Robo-advisor startups like Wealthfront and Betterment came into the scene looking to disrupt the investment segments through their easy-to-use apps. Yet, investment mainstay Charles Schwab was able to compete against these upstarts by offering their own robo-advisor service. Schwab Intelligent Portfolios now has over $10 billion in assets under management. A key part of how Charles Schwab took on the project was relying on speed and early feedback and testing in order to come up with a viable service.
In another recent development, end-to-end BI service provider CoolaData announced its integration with trading platform MetaTrader. This integration allows brokers access to enterprise-level BI and behavior analytics. Through analytics, traders can get valuable insights on what market conditions are affecting their performance.
“With Cooladata and the new MetaTrader integration, the ability to unify all trader activities and get any insight as to how market scenarios are impacting the company performance is finally here,” said Mr. Daniel Kibel, CEO of CMTrading.
Improve user experience
One of the supposed advantages of tech firms over traditional banks when it comes to fintech is the expertise in crafting superior user experience. Traditional banking isn’t exactly known to offer a pleasant experience. The convenience brought about by online and mobile apps and services is expected to be a key point of disruption in the financial services industry.
Amazon’s rise as a digital retail giant is due to its superior user experience. 1-Click or the functionality that allows customers to check out with a single click of a button is considered an innovation worth billions. This innovation was largely made possible by studying data on user behavior during the purchasing process and creating a way to trim down on the time spent checking out.
We could expect user behavior data in fintech applications and services to be gathered extensively for similar purposes. In the case of stock trading, for example, most experienced traders consider stock trading as a multi-screen activity hence their reluctance to jump on to exclusive mobile trading. Those new to trading, however, benefit from a streamlined and intuitive interface. Free stock trading app Robinhood targets the 18-24 demographic which is composed mostly of users who are starting out in stock raiding for its service. Its easy and intuitive onboarding experience has been key to its appeal and initial success.
Another area where BI and analytics is seeing much use is in security and fraud detection. Fraud has been a major issue in ecommerce payments. A report from Radial reveals that overall fraud is up 30 percent year on year. Just this year, there has been a 200 percent increase in “testing” or when fraudsters try small purchases to check the validity of stolen credit card numbers.
Behavioral analytics plays a huge role in determining fraudulent behavior. Analytics can track and identify patterns which could reveal fraudsters’ modus operandi. This way, merchants and payment processors could put up safeguards against such attempts. The data can also be used to refine automated fraud prevention protocols to minimize instances of legitimate transactions being flagged as fraudulent. Legitimate users who encounter such issues often consider it poor user experience to be denied and can eventually become a lost customer for the business.

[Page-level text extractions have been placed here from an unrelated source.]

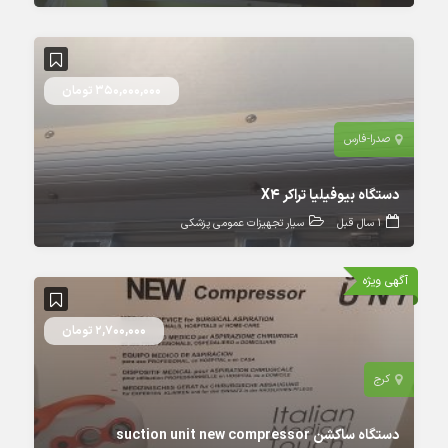
350,000,000 تومان
صدرا-فارس
دستگاه بیوفیلیا تراکر X4
1 سال قبل
سیار تجهیزات عمومی پزشکی
آگهی ویژه
2,700,000 تومان
کرج
دستگاه ساکشن suction unit new compressor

Other fintech segments need to be ready with such measures as well. Fintech services will be a prime target for cybercriminals due to the wealth that they are managing. The proper implementation of BI and analytics can guide prevention strategies.
Fintech companies must consider investments in BI and analytics early on. Implementing analytics across all facets of the fintech service has several benefits. Analytics could help reveal better ways to engage the market, create a superior customer experience, and safeguard the business and its clients. The insights that a business could get from its data efforts and the consequent decisions it makes based on these insights could very well determine its success in a highly competitive environment.